TASK REQUIREMENTS: Rewrite the rows that follow with every occurrence of "catalogue / barcode" changed to "catalog number", leaving everything else unchanged.

SUPPLIED RECORDS:
— BEGIN —

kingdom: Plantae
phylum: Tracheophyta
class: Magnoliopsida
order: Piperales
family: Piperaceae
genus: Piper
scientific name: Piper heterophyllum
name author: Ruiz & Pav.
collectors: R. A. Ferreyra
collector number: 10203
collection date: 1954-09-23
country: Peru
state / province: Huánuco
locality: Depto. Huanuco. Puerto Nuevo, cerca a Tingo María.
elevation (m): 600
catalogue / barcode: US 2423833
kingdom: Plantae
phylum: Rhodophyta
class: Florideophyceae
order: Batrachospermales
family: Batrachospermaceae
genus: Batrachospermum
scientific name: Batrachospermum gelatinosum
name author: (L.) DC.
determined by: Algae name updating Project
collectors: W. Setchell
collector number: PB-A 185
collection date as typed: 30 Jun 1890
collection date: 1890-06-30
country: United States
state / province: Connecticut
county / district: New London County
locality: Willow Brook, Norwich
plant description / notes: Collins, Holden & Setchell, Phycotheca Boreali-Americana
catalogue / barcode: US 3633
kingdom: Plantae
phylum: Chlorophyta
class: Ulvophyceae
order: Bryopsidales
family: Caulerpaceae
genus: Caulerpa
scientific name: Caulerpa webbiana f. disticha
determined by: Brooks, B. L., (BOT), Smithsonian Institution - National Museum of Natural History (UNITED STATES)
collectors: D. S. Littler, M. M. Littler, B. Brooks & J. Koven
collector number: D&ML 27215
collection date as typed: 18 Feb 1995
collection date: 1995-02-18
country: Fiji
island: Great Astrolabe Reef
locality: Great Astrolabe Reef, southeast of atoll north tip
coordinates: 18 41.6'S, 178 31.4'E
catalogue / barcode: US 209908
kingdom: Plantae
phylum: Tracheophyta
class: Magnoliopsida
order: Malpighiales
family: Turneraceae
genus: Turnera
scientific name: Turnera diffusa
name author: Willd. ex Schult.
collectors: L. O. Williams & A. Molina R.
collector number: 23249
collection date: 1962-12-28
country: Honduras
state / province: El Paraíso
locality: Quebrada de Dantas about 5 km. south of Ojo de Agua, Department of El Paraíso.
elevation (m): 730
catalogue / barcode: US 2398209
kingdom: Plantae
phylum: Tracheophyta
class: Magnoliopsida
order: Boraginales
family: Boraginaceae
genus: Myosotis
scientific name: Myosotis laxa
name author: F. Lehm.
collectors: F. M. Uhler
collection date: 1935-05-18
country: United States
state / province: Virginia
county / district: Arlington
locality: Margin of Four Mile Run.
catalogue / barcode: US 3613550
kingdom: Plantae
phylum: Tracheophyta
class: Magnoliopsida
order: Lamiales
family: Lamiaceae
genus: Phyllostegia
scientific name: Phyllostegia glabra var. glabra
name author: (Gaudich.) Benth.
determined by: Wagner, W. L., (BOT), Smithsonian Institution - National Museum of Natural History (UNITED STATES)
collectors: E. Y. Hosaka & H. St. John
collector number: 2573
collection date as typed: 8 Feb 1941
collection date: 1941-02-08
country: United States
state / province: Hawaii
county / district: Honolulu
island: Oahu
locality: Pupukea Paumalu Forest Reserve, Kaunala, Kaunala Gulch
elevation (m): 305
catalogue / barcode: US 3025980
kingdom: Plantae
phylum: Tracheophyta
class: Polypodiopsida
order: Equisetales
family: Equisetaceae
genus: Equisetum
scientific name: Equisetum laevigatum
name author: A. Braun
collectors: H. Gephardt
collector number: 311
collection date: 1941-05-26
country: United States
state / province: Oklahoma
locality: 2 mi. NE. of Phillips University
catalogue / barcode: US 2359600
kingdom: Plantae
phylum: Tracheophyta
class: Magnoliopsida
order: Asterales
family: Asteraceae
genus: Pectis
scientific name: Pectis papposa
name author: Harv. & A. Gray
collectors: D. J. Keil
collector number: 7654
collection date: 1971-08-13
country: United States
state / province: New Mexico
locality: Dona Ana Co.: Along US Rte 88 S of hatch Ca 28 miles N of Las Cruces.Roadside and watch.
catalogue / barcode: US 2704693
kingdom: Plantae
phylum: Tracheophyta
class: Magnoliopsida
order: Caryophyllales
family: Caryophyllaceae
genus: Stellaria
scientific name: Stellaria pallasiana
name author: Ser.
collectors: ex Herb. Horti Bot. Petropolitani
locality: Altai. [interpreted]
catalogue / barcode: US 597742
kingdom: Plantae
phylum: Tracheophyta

— END —

TASK RESULT:
kingdom: Plantae
phylum: Tracheophyta
class: Magnoliopsida
order: Piperales
family: Piperaceae
genus: Piper
scientific name: Piper heterophyllum
name author: Ruiz & Pav.
collectors: R. A. Ferreyra
collector number: 10203
collection date: 1954-09-23
country: Peru
state / province: Huánuco
locality: Depto. Huanuco. Puerto Nuevo, cerca a Tingo María.
elevation (m): 600
catalog number: US 2423833
kingdom: Plantae
phylum: Rhodophyta
class: Florideophyceae
order: Batrachospermales
family: Batrachospermaceae
genus: Batrachospermum
scientific name: Batrachospermum gelatinosum
name author: (L.) DC.
determined by: Algae name updating Project
collectors: W. Setchell
collector number: PB-A 185
collection date as typed: 30 Jun 1890
collection date: 1890-06-30
country: United States
state / province: Connecticut
county / district: New London County
locality: Willow Brook, Norwich
plant description / notes: Collins, Holden & Setchell, Phycotheca Boreali-Americana
catalog number: US 3633
kingdom: Plantae
phylum: Chlorophyta
class: Ulvophyceae
order: Bryopsidales
family: Caulerpaceae
genus: Caulerpa
scientific name: Caulerpa webbiana f. disticha
determined by: Brooks, B. L., (BOT), Smithsonian Institution - National Museum of Natural History (UNITED STATES)
collectors: D. S. Littler, M. M. Littler, B. Brooks & J. Koven
collector number: D&ML 27215
collection date as typed: 18 Feb 1995
collection date: 1995-02-18
country: Fiji
island: Great Astrolabe Reef
locality: Great Astrolabe Reef, southeast of atoll north tip
coordinates: 18 41.6'S, 178 31.4'E
catalog number: US 209908
kingdom: Plantae
phylum: Tracheophyta
class: Magnoliopsida
order: Malpighiales
family: Turneraceae
genus: Turnera
scientific name: Turnera diffusa
name author: Willd. ex Schult.
collectors: L. O. Williams & A. Molina R.
collector number: 23249
collection date: 1962-12-28
country: Honduras
state / province: El Paraíso
locality: Quebrada de Dantas about 5 km. south of Ojo de Agua, Department of El Paraíso.
elevation (m): 730
catalog number: US 2398209
kingdom: Plantae
phylum: Tracheophyta
class: Magnoliopsida
order: Boraginales
family: Boraginaceae
genus: Myosotis
scientific name: Myosotis laxa
name author: F. Lehm.
collectors: F. M. Uhler
collection date: 1935-05-18
country: United States
state / province: Virginia
county / district: Arlington
locality: Margin of Four Mile Run.
catalog number: US 3613550
kingdom: Plantae
phylum: Tracheophyta
class: Magnoliopsida
order: Lamiales
family: Lamiaceae
genus: Phyllostegia
scientific name: Phyllostegia glabra var. glabra
name author: (Gaudich.) Benth.
determined by: Wagner, W. L., (BOT), Smithsonian Institution - National Museum of Natural History (UNITED STATES)
collectors: E. Y. Hosaka & H. St. John
collector number: 2573
collection date as typed: 8 Feb 1941
collection date: 1941-02-08
country: United States
state / province: Hawaii
county / district: Honolulu
island: Oahu
locality: Pupukea Paumalu Forest Reserve, Kaunala, Kaunala Gulch
elevation (m): 305
catalog number: US 3025980
kingdom: Plantae
phylum: Tracheophyta
class: Polypodiopsida
order: Equisetales
family: Equisetaceae
genus: Equisetum
scientific name: Equisetum laevigatum
name author: A. Braun
collectors: H. Gephardt
collector number: 311
collection date: 1941-05-26
country: United States
state / province: Oklahoma
locality: 2 mi. NE. of Phillips University
catalog number: US 2359600
kingdom: Plantae
phylum: Tracheophyta
class: Magnoliopsida
order: Asterales
family: Asteraceae
genus: Pectis
scientific name: Pectis papposa
name author: Harv. & A. Gray
collectors: D. J. Keil
collector number: 7654
collection date: 1971-08-13
country: United States
state / province: New Mexico
locality: Dona Ana Co.: Along US Rte 88 S of hatch Ca 28 miles N of Las Cruces.Roadside and watch.
catalog number: US 2704693
kingdom: Plantae
phylum: Tracheophyta
class: Magnoliopsida
order: Caryophyllales
family: Caryophyllaceae
genus: Stellaria
scientific name: Stellaria pallasiana
name author: Ser.
collectors: ex Herb. Horti Bot. Petropolitani
locality: Altai. [interpreted]
catalog number: US 597742
kingdom: Plantae
phylum: Tracheophyta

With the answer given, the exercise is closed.